Lola Narcisa memberikan seluruh hidupnya untuk tujuan ini. Untuk bersuara setelah bertahun-tahun diam, dan setiap hari menghadapi risiko diperkosa lagi oleh ketidakpedulian dan sikap apatis yang memungkinkan adanya budaya pemerkosaan.

Dia masih turun ke jalan meskipun dia hampir tidak bisa berjalan sekarang, bahkan ketika keadilan tidak ditegakkan karena budaya pemerkosaan melahirkan impunitas.

Dia masih berjuang agar warisan yang bisa dia tinggalkan kepada kita adalah kesadaran, pemahaman yang lebih dalam tentang dampak pemerkosaan terhadap seorang perempuan.

Kehidupan dan pengorbanannya kini harus mendorong kita dengan segala cara untuk melawan pemerkosaan dan budaya pemerkosaan dalam segala bentuknya. Pemerkosaan bukanlah bahan tertawaan baginya.

Walikota, di negara yang Anda nyatakan cinta ini, negara kami yang Anda janjikan untuk Anda layani, satu wanita atau anak-anak diperkosa setiap 53 menit, 7 dari 10 adalah anak-anak.

Mayoritas tidak pernah mendapatkan keadilan. Budaya pemerkosaan memungkinkan hal itu.

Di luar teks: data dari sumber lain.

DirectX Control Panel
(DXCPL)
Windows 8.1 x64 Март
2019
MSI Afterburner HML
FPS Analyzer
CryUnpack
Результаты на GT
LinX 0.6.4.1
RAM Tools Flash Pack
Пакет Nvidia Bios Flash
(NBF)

Tolong berikan martabat kepada Lola Narcisa, dan perempuan serta anak perempuan yang tak terhitung jumlahnya, sering kali tidak bernama, tidak berwajah, dan tidak terlihat. Mohon izinkan kerendahan hati untuk memperdalam pendidikan dan pemahaman Anda tentang pemerkosaan.

Dan tolong, gunakan hak istimewa Anda, pengaruh Anda, dan kekuatan Anda untuk mengakhiri budaya pemerkosaan. – Rappler.com

Gambar korban pemerkosaan yang tidak bersalah melalui ShutterStock

Ini pertama kali muncul sebagai kiriman Facebook dari Monique Wilson.

Monique Wilson adalah aktor terkenal internasional yang dikenal karena membintangi produksi asli “Miss Saigon” di London dan mendirikan grup teater New Voice Company. Dia juga direktur One Billion Rising, sebuah kampanye global untuk mengakhiri kekerasan terhadap perempuan.